そのとき、ヘルプ機能が状況を伝えてきた。
《ドミニク・フォン・ラフェルトは、二カ月以上にわたり魔力枯渇状態が継続しています。視力低下、ならびに身体機能の著しい減退が確認されます》
俺は、息を詰めた。
「まさか、魔力石を限界まで作り続けているのか」
ドミニクは無言のまま、視線を落とし、やがて瞼を閉じた。
沈黙が、答えよりも重く肯定していた。
《ご主人様。それだけではなく、MP回復薬を限界まで摂取させている形跡があります。副作用の蓄積が懸念されます》
「すぐに治療を行う」
「お待ちください。旦那様の許可なく、治療は認められません」
執事が声を荒げかけたその瞬間、俺は振り返らずに言った。
「レオポルト」
レオポルトが片手を掲げる。
水の気配が、空気の底を震わせる。
『守り』
ひと息の間に、ベッドの周囲に水の膜が立ち上がる。
強固な守りの盾が出来上がった。
執事は、動けずに立ち尽くしていた。
《ご主人様。ドミニクの状態に対し、最適な魔法は『再生』です。光魔法と聖魔法の系統がありますが、より高い効果が期待できるのは、上級魔法である聖魔法の『再生』です。体力・精神・魔力の同時回復が可能です》
俺は、ドミニクの手を取った。冷たい。
「アーベル、いいんだ」
「よくないよ。見過ごすことはできない。それに、マリー姉様から預かった『再生石』があるんだ」
俺は魔法袋に手を差し入れ、ひとつのガラス石を取り出した。
守りの盾の外にいるレオポルトや執事には、俺の声だけが届く。
手元のガラス石は、誰にも見えない。
視力が低下しているドミニクには、それで十分だった。
『再生』
淡い光がドミニクを包む。
冷たかったドミニクの手に、ほんのりと温もりが戻る。
指がわずかに動き、呼吸が深くなる。
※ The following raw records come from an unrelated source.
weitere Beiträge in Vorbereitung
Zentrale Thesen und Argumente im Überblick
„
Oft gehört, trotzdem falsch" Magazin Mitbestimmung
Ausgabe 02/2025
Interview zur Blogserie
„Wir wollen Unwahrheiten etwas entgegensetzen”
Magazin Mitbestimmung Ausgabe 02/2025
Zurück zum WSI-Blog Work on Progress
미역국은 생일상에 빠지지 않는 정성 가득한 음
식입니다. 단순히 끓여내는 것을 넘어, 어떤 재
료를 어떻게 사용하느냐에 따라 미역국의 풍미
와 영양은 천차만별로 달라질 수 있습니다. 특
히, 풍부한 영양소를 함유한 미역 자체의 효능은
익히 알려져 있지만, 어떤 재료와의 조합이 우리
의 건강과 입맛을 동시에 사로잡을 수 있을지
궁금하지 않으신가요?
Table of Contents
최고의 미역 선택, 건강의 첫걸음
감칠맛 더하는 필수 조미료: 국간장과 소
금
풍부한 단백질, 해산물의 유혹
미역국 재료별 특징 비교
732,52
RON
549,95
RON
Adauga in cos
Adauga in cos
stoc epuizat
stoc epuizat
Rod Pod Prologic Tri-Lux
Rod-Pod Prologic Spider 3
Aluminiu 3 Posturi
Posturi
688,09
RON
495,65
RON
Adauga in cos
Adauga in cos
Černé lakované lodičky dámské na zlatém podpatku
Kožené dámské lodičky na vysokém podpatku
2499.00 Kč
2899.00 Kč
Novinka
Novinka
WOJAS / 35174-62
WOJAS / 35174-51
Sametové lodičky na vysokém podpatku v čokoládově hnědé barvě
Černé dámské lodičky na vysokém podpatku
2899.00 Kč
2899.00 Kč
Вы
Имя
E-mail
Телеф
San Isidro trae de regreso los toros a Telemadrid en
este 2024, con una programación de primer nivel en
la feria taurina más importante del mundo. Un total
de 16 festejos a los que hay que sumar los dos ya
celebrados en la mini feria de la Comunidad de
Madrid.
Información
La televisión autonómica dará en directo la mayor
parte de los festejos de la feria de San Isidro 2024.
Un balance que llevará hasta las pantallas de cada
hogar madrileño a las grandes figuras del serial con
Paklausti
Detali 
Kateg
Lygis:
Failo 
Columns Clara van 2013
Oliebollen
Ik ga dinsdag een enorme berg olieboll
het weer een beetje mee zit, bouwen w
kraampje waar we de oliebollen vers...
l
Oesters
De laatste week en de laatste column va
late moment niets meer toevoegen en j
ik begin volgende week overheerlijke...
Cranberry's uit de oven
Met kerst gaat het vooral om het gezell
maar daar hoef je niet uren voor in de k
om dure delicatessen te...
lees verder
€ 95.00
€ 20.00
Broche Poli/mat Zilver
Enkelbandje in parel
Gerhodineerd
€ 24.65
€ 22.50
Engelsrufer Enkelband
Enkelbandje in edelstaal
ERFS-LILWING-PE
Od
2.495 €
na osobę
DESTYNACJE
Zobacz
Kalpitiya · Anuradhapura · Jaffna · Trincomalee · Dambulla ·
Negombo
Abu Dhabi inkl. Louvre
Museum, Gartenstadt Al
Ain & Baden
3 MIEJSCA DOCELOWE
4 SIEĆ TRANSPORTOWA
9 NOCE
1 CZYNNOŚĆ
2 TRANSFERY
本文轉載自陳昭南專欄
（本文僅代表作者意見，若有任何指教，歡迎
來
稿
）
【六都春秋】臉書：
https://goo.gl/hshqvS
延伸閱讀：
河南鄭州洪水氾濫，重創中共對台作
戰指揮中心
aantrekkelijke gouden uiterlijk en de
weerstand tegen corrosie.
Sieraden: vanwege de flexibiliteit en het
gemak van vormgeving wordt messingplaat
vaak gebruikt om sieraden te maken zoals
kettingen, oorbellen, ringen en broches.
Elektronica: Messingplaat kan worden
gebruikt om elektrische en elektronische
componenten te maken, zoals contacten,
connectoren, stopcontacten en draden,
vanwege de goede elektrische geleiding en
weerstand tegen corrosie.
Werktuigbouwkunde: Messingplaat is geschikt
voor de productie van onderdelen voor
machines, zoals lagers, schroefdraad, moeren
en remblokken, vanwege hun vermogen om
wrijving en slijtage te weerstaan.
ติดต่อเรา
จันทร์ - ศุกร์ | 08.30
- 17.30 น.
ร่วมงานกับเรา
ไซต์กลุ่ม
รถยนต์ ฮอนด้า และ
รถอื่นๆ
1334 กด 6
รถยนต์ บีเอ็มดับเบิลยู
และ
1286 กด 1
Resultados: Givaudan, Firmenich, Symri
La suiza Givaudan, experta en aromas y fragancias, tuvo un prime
喉が小さく震えた。
枯れていた魔力がゆっくりと灯り、瞳に微かな光が戻った。
眉間のこわばりがほどけ、重くまとわりついていた薬の副作用も、沈んでいくようだった。
「ドミニク、どう?」
「嘘みたいに、体が楽だ……息をするのも軽い。また、マリアンネ嬢に借りができてしまった」
「マリアンネ嬢に借りだって。なっ、なぜ、君とマリアンネ嬢に接点があるんだ」
レオポルトが、ベッドに駆け寄ると、身を乗り出すようにドミニクに詰め寄った。
「レオポルト、落ち着け」
俺が強めに言うと、レオポルトははっとして振り返った。
「……すまない。つい」
守りの盾はすでに消えていた。
執事の姿もなく、おそらく報告に走ったのだろう。